After being with The Banker for 4½ years, I can say he’s definitely taught me a few things, a lot having to do with finance and banking (what a shock, I know). So, here are three things that The Banker has taught me so far.

  1. A Tax-Free Savings Account is a Wonderful Thing
    Before we really starting having discussions about money, savings, and investments, I assumed a Tax-Free Savings Account was really only for people who had a lot of money to put away, and that there were all sorts of conditions. Boy, was I wrong. There’s no minimum, they gain a higher rate interest than a traditional savings account, and while there is a maximum you can put in, I will likely never get there (not in the near future anyway). You can also choose if you want your money in investments or simply in cash. Right now, mine is in cash. This means it earns less interest than it could in investments, but I’m able to access the money easily if I want it. Also, since I’m really using it to save for the wedding and a down-payment, it will be there for the short-term and therefore, the benefits of investing wouldn’t pay off.
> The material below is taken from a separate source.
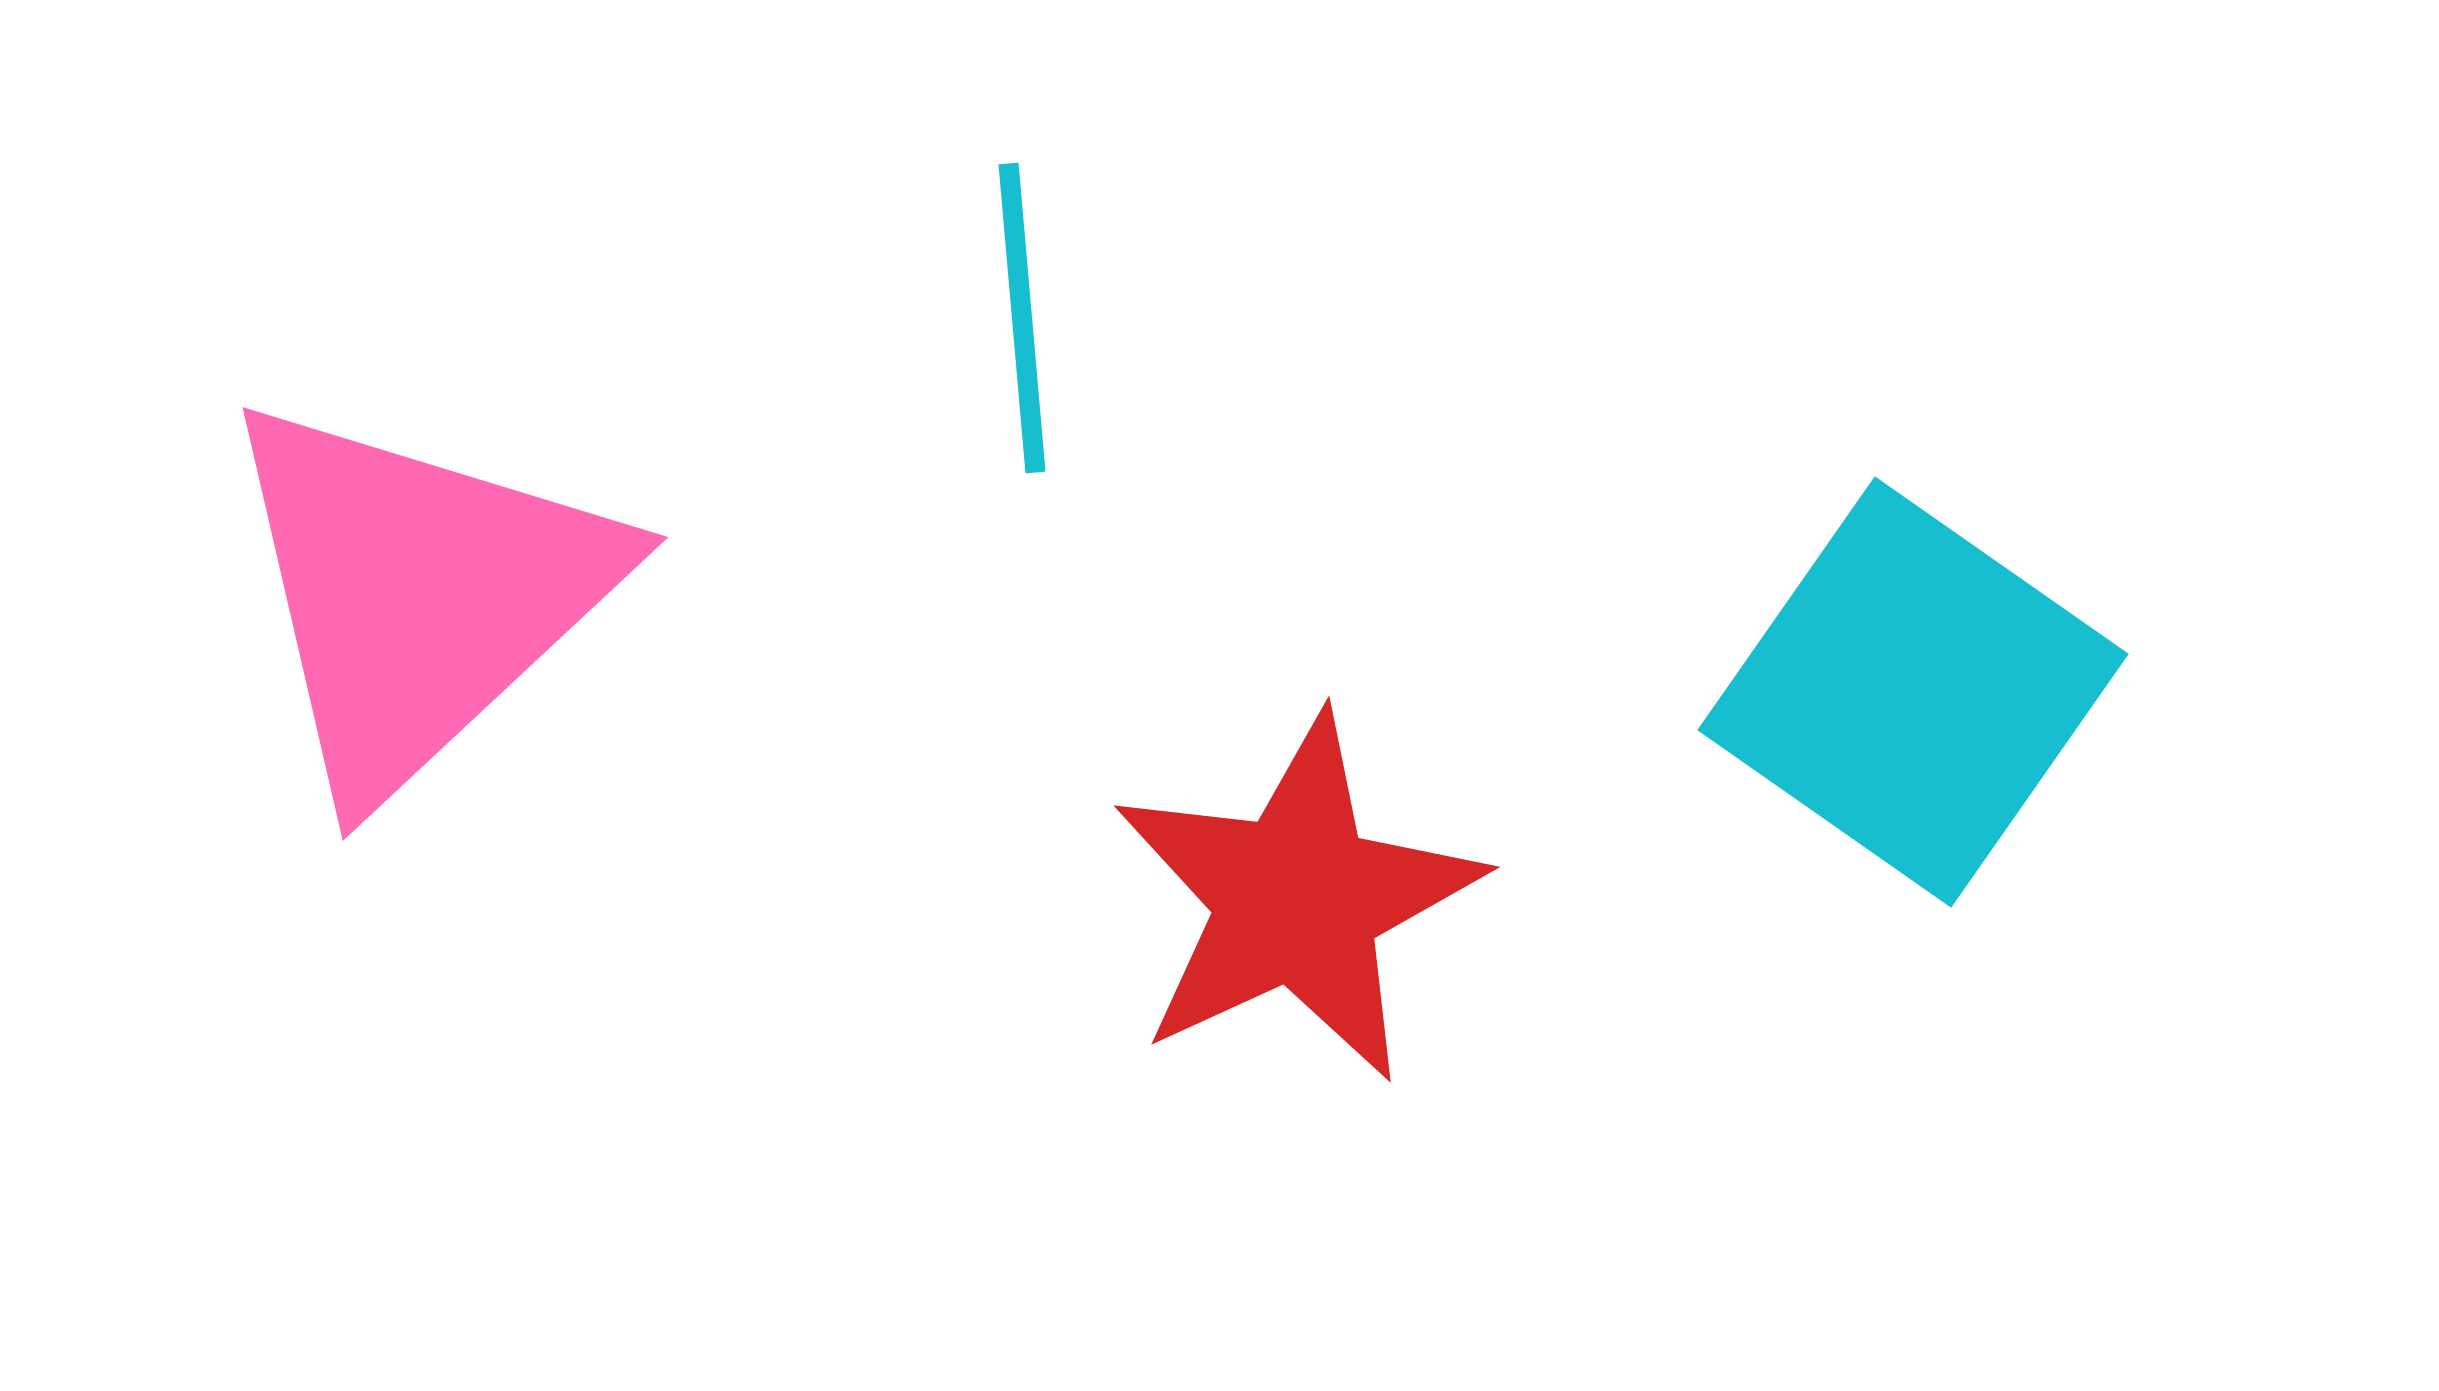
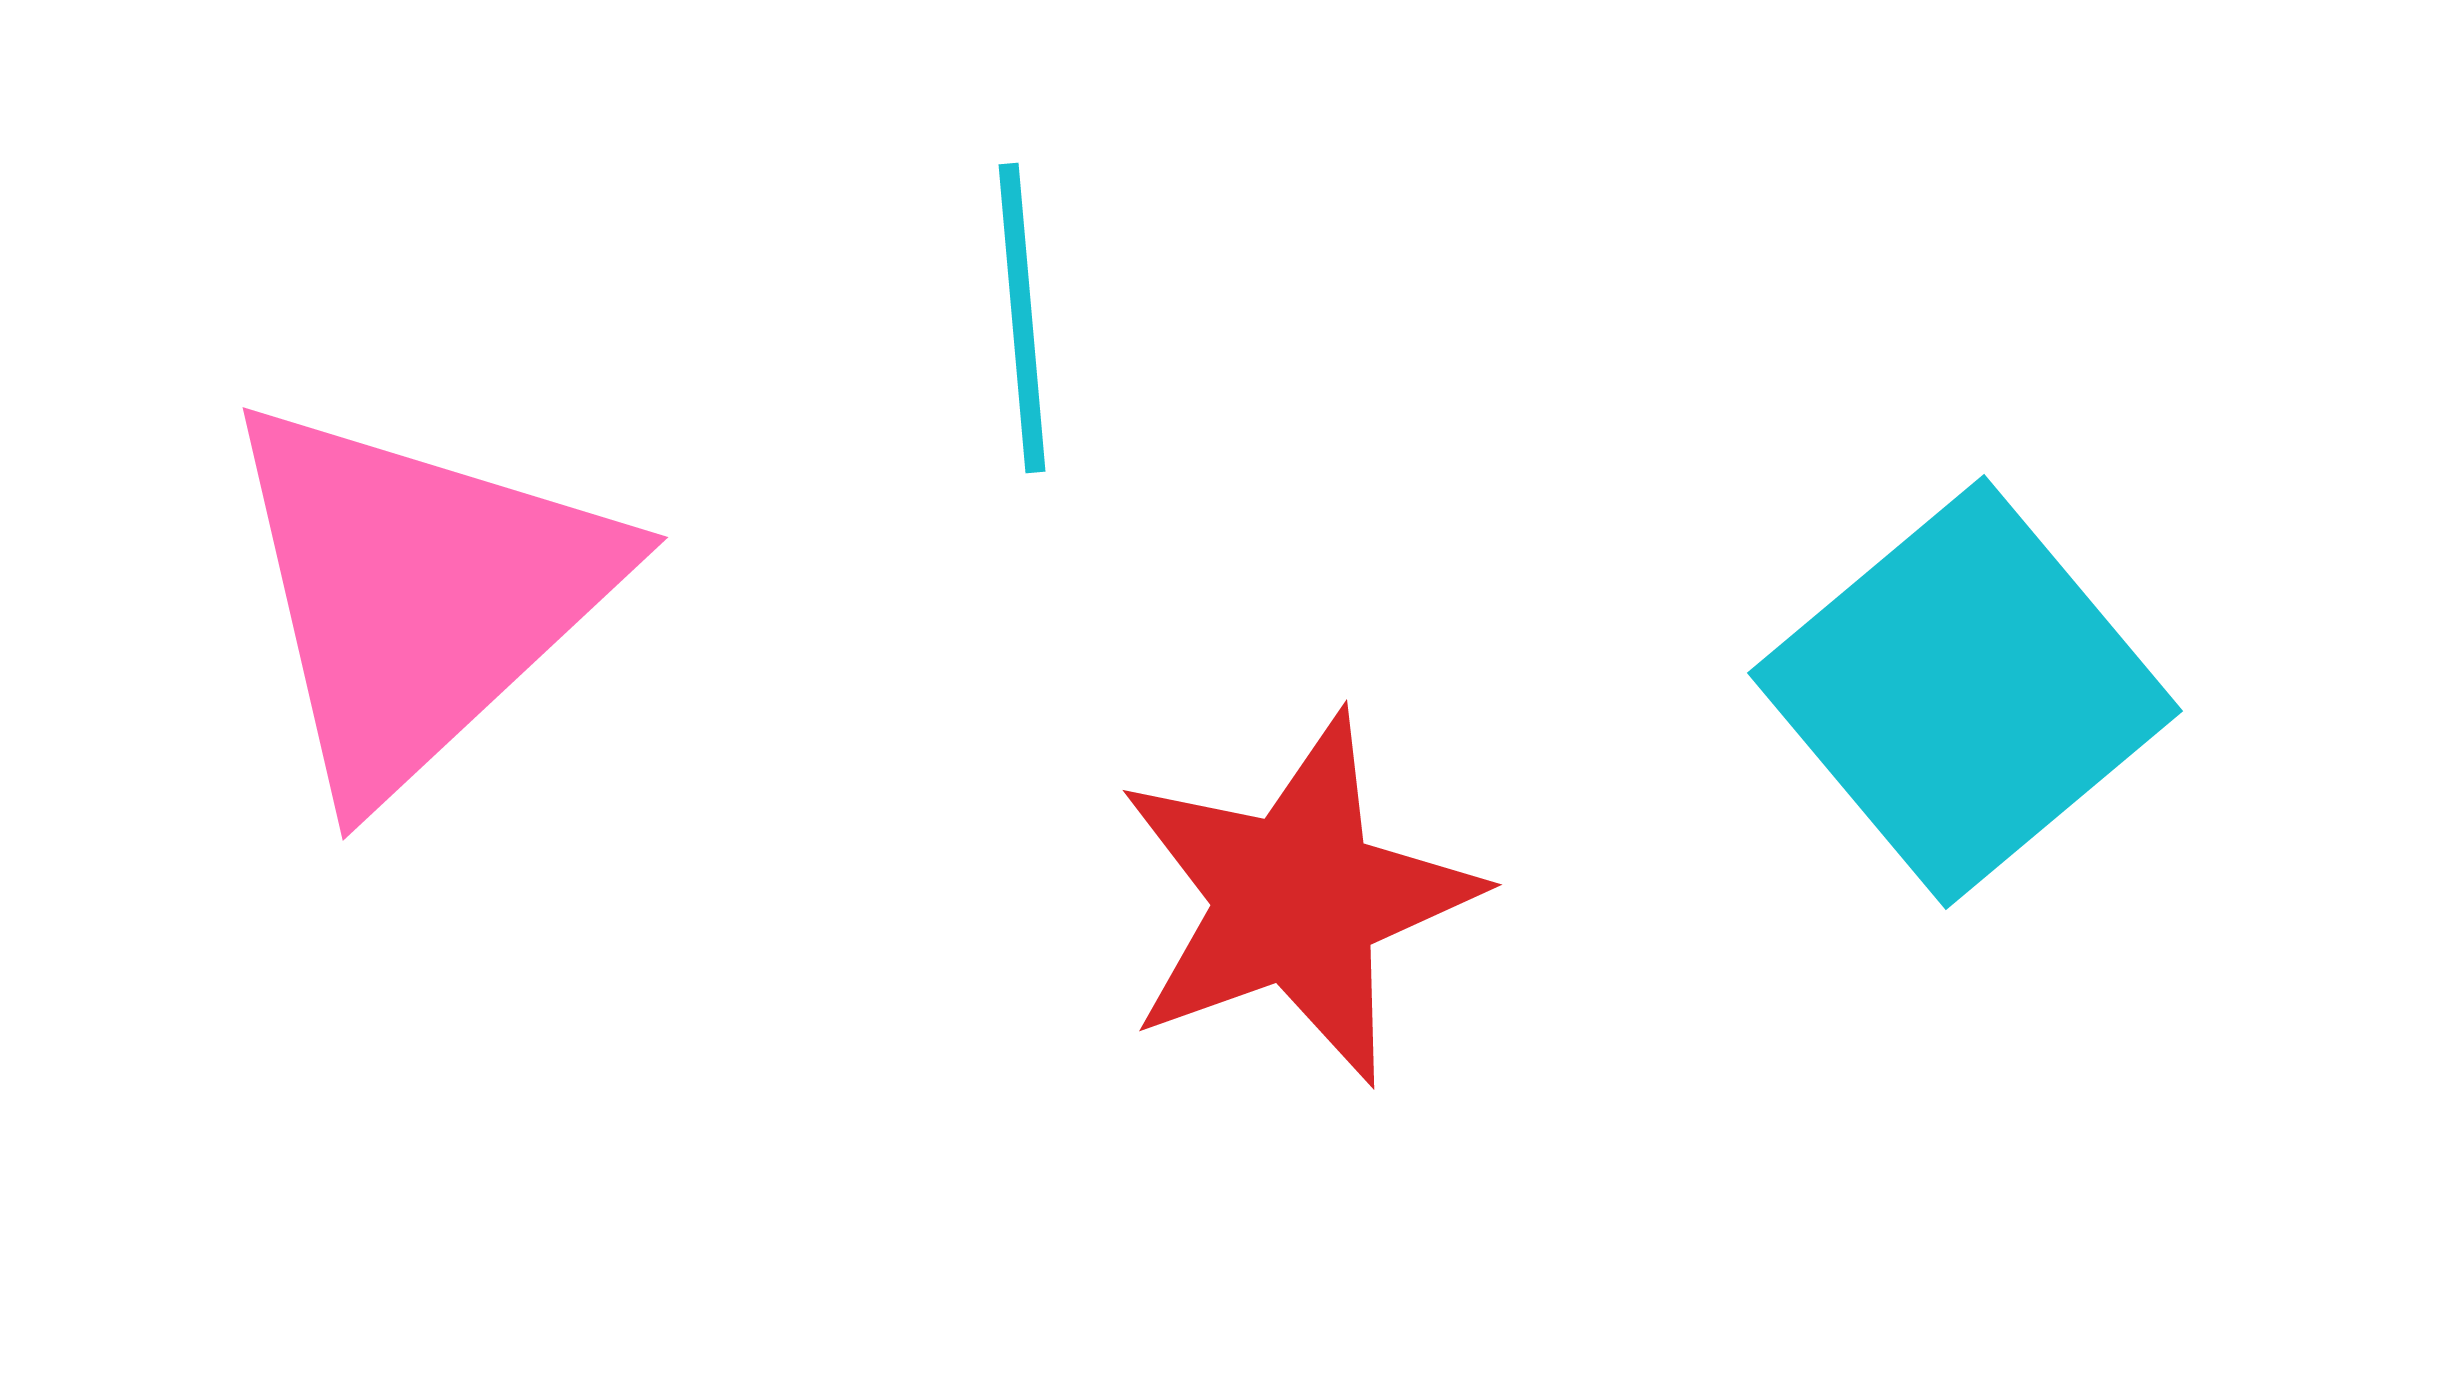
cyan square: moved 52 px right; rotated 15 degrees clockwise
red star: rotated 5 degrees clockwise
    If you haven’t already, I highly suggest you open a Tax-Free Savings Account soon!
  2. Putting a 10% Down Payment on a House is Not the End of the World
    I always believed that if you put any less than 20% down, you’d be paying for it the entire time you held your mortgage. I had heard about CMHC fees, but didn’t really understand it, or even really how buying a house worked at all. The Banker informed me that those fees are spread out over your mortgage term, and rarely add all that much to your monthly mortgage payment. While I still think putting at least 20% down is the best idea, if we can’t get there by the time we’re ready for a house of our own, I won’t be overly upset.
  3. Credit Isn’t Scary, and Can Actually Be Useful
    I always understood credit fairly well. I understood what a credit score meant, how interest worked, and paying your balance is obviously the best thing you can do. However, I still only used credit when I needed to (or, when I worked at Zellers, to rack up points!). The Banker helped me see that credit isn’t scary. As long as you use it only for items you need and that you can pay off when your statement comes due. Credit cards can help you build credit, but only if you use them. This credit can be helpful when applying for mortgages, loans, or other products at the bank. You can also use credit cards to gain bonuses for yourself. Cards with travel rewards, points, or money back can have large benefits, especially if you track your spending and ensure that you pay off your card(s) every month. Take it upon yourself to learn more about credit, and use it to your advantage!

    Hope you enjoyed reading about what The Banker has taught me so far! Look forward for more to come. Has your partner taught you anything valuable?